[ACTIVITY] Reproduce the text in the data below line for line, keeping every character unchanged, and leave the pictures out of your answer.

START EXERCISE DATA

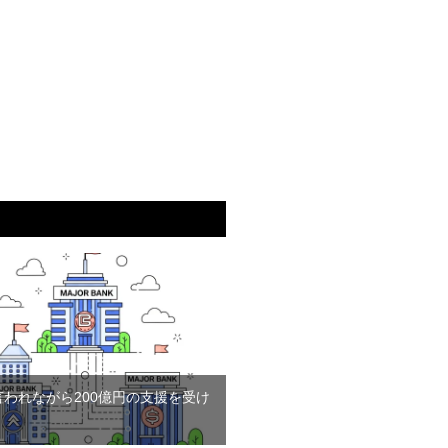
言われながら200億円の支援を受け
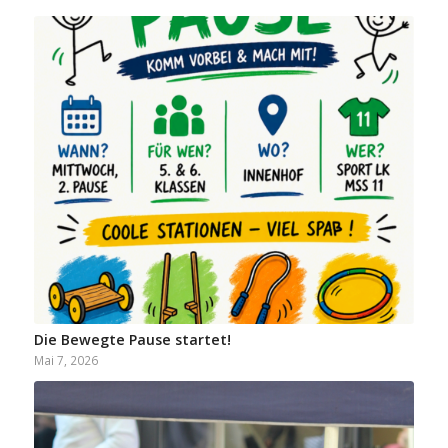
Die Bewegte Pause startet!
Mai 7, 2026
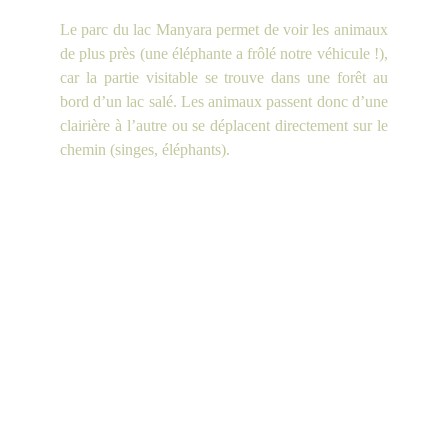
Le parc du lac Manyara permet de voir les animaux
de plus près (une éléphante a frôlé notre véhicule !),
car la partie visitable se trouve dans une forêt au
bord d’un lac salé. Les animaux passent donc d’une
clairière à l’autre ou se déplacent directement sur le
chemin (singes, éléphants).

END EXERCISE DATA

[ANSWER SPACE]
言われながら200億円の支援を受け
Die Bewegte Pause startet!
Mai 7, 2026
Le parc du lac Manyara permet de voir les animaux
de plus près (une éléphante a frôlé notre véhicule !),
car la partie visitable se trouve dans une forêt au
bord d’un lac salé. Les animaux passent donc d’une
clairière à l’autre ou se déplacent directement sur le
chemin (singes, éléphants).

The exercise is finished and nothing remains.